------ Records for this task

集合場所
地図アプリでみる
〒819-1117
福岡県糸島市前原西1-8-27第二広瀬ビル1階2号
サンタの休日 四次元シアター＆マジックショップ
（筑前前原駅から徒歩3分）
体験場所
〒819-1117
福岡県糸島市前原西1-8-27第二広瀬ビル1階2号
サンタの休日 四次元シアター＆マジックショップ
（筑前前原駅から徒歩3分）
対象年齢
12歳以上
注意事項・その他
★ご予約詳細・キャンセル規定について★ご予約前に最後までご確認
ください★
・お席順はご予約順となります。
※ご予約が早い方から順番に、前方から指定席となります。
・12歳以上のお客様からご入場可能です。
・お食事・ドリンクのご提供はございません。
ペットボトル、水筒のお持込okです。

------------

What to work on> The whole of the material above is to be restated exactly.

Expected answer>
集合場所
地図アプリでみる
〒819-1117
福岡県糸島市前原西1-8-27第二広瀬ビル1階2号
サンタの休日 四次元シアター＆マジックショップ
（筑前前原駅から徒歩3分）
体験場所
〒819-1117
福岡県糸島市前原西1-8-27第二広瀬ビル1階2号
サンタの休日 四次元シアター＆マジックショップ
（筑前前原駅から徒歩3分）
対象年齢
12歳以上
注意事項・その他
★ご予約詳細・キャンセル規定について★ご予約前に最後までご確認
ください★
・お席順はご予約順となります。
※ご予約が早い方から順番に、前方から指定席となります。
・12歳以上のお客様からご入場可能です。
・お食事・ドリンクのご提供はございません。
ペットボトル、水筒のお持込okです。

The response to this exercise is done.